## [WHAT YOU SHOULD DO]
Transcribe exactly, and with nothing else, the part of the records below that begins with the line containing "genus: Leymus" and runs through the end of the records.

[Entries from a dataset]
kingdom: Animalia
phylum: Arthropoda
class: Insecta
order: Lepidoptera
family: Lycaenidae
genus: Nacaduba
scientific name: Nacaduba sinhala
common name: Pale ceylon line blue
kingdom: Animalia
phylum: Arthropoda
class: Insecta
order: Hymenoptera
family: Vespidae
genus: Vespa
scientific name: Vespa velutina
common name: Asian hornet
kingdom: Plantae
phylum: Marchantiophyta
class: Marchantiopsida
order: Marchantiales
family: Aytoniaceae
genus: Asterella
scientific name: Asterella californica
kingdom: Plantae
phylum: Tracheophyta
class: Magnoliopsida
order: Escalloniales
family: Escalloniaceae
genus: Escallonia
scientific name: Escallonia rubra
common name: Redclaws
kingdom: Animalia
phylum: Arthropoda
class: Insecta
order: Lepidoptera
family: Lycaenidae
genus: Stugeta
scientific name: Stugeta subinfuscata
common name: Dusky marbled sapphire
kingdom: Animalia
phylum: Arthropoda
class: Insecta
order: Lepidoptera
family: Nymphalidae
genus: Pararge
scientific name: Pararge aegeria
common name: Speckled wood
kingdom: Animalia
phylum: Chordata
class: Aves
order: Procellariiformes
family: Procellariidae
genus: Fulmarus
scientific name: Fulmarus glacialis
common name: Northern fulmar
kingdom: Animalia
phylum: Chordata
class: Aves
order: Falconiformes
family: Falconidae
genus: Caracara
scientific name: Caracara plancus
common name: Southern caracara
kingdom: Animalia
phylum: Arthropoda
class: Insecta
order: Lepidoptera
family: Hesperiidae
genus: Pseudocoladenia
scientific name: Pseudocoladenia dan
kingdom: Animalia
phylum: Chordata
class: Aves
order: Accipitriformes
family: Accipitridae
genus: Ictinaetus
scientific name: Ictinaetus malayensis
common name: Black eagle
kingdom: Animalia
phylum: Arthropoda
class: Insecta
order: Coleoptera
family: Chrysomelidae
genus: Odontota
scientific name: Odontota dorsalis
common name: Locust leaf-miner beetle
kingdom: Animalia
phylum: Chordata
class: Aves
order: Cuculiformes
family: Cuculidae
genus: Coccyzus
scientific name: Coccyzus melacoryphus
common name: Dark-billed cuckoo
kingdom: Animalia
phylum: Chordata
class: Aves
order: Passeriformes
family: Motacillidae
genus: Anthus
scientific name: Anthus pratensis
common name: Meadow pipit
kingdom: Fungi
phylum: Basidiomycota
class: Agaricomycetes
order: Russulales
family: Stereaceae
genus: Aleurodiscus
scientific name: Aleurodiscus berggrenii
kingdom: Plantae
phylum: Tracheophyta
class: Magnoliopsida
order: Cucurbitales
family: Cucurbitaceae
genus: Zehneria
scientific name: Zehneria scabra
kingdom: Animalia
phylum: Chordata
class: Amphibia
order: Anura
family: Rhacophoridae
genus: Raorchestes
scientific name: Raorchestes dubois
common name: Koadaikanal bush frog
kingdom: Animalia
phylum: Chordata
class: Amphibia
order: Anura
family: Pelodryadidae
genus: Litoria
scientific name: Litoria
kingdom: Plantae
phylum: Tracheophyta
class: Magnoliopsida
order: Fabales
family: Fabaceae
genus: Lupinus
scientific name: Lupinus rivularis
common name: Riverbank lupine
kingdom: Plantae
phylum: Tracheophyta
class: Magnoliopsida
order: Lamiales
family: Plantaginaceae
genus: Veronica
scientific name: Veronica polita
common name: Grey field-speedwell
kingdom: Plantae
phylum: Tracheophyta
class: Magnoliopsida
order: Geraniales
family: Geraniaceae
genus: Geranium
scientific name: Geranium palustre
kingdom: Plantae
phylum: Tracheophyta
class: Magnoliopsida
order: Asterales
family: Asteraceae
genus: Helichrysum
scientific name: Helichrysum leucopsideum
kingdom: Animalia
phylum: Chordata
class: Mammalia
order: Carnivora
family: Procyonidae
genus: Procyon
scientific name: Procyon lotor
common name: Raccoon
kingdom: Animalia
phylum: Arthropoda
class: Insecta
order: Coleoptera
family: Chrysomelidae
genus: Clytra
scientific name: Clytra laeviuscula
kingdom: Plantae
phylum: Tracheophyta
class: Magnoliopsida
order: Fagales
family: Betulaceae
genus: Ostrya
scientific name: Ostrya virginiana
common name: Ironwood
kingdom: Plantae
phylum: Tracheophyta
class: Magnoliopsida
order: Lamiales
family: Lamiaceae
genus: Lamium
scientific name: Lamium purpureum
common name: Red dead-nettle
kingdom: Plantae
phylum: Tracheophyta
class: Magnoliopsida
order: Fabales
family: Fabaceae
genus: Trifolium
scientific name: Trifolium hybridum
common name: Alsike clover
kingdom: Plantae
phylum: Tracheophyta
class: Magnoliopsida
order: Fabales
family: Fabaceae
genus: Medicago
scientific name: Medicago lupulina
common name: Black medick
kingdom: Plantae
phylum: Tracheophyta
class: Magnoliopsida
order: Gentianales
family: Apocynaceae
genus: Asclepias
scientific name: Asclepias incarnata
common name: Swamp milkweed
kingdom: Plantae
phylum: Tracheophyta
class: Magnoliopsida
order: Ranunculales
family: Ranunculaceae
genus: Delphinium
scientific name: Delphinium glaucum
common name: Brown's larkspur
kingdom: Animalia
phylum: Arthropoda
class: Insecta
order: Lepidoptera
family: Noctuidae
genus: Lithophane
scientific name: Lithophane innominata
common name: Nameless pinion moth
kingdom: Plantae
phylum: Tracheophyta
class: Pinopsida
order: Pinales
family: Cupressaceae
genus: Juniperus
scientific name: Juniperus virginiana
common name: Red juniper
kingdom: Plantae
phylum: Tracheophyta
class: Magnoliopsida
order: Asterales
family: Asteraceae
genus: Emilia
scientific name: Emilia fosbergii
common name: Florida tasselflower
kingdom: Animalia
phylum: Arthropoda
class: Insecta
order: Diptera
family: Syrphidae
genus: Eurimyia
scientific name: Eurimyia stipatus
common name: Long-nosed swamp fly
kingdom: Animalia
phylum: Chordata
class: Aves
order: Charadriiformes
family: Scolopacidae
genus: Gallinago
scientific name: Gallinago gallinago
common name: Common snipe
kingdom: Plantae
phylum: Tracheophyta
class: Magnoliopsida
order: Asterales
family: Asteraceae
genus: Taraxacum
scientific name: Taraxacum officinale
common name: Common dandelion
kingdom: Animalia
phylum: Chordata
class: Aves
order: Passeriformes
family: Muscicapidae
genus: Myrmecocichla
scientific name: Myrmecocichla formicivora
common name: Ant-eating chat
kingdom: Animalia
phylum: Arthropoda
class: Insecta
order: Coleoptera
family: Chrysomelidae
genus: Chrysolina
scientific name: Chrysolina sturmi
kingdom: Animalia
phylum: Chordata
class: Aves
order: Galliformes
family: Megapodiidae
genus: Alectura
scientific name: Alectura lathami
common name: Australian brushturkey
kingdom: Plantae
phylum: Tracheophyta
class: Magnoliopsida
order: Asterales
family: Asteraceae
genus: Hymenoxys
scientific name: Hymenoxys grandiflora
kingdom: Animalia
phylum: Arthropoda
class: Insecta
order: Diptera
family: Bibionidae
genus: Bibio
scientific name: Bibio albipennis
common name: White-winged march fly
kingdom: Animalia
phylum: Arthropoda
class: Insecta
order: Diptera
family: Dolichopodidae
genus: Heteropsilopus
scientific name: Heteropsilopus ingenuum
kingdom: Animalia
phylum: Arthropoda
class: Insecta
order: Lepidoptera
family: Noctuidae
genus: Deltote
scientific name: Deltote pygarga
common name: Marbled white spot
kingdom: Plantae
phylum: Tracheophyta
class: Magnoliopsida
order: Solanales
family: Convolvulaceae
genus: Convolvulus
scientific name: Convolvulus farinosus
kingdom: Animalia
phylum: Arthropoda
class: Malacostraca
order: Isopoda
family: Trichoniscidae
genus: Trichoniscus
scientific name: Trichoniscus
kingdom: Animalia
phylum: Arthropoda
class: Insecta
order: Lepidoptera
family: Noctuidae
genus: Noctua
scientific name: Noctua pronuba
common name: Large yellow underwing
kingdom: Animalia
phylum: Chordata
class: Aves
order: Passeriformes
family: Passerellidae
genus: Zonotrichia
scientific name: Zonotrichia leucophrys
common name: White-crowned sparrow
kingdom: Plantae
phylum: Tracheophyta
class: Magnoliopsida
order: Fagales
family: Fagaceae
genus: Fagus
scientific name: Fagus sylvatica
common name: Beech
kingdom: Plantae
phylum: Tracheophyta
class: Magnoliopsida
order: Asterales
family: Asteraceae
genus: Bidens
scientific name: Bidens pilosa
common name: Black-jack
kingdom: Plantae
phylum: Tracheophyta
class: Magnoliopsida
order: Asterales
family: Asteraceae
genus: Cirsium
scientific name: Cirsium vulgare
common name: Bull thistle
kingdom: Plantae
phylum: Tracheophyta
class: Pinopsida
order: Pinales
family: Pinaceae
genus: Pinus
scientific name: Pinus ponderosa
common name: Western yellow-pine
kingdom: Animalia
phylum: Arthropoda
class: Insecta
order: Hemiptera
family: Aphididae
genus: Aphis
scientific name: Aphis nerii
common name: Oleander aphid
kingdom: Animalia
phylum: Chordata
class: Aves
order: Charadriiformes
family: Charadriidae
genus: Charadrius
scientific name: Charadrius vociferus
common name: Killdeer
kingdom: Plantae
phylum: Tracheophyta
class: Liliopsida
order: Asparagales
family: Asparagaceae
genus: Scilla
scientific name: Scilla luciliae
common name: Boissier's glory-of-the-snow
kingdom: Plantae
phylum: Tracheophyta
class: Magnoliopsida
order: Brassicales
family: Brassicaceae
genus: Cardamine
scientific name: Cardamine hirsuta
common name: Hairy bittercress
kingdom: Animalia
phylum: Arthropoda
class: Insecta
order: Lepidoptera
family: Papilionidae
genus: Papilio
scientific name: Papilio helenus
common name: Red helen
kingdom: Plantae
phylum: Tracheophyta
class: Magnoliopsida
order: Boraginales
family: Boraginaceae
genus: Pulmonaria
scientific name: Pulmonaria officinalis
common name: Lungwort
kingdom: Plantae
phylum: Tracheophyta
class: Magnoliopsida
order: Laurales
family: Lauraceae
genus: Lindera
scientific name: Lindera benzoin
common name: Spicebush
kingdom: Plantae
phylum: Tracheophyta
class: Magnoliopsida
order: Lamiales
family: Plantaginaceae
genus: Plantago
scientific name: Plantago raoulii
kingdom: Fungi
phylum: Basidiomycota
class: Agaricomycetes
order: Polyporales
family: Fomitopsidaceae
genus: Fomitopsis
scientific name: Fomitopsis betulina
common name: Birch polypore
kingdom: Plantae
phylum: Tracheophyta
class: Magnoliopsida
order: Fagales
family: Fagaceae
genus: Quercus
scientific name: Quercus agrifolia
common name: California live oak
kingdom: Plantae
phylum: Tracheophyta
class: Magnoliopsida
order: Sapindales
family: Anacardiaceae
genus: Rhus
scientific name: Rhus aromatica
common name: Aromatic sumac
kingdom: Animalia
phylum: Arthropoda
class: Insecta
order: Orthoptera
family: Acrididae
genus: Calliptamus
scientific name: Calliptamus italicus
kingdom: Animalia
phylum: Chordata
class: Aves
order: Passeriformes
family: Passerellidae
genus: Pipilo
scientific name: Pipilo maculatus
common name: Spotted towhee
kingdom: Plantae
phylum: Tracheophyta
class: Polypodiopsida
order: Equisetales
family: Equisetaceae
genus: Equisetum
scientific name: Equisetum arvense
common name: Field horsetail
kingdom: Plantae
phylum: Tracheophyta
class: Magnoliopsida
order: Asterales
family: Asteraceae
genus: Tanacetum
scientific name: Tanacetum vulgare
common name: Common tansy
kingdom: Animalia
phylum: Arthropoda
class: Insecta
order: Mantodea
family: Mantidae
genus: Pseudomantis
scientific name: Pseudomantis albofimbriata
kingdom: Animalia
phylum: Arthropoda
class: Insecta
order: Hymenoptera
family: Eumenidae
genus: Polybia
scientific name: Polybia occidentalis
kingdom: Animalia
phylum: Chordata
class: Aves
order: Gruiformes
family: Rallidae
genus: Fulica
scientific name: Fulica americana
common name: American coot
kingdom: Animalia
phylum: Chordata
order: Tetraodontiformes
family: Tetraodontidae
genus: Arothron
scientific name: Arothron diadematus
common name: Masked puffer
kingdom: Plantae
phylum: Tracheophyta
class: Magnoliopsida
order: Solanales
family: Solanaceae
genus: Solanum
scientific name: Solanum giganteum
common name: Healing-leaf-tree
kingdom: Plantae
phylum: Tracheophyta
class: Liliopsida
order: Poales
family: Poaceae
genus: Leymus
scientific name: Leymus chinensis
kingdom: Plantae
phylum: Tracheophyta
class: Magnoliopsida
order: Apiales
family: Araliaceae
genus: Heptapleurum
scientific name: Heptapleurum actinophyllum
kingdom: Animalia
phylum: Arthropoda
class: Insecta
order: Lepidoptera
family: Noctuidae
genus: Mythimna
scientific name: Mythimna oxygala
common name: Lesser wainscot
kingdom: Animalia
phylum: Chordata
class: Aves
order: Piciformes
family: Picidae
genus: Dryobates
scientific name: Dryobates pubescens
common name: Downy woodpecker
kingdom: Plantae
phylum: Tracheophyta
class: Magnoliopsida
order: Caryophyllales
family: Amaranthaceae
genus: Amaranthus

## [THE SOLUTION]
genus: Leymus
scientific name: Leymus chinensis
kingdom: Plantae
phylum: Tracheophyta
class: Magnoliopsida
order: Apiales
family: Araliaceae
genus: Heptapleurum
scientific name: Heptapleurum actinophyllum
kingdom: Animalia
phylum: Arthropoda
class: Insecta
order: Lepidoptera
family: Noctuidae
genus: Mythimna
scientific name: Mythimna oxygala
common name: Lesser wainscot
kingdom: Animalia
phylum: Chordata
class: Aves
order: Piciformes
family: Picidae
genus: Dryobates
scientific name: Dryobates pubescens
common name: Downy woodpecker
kingdom: Plantae
phylum: Tracheophyta
class: Magnoliopsida
order: Caryophyllales
family: Amaranthaceae
genus: Amaranthus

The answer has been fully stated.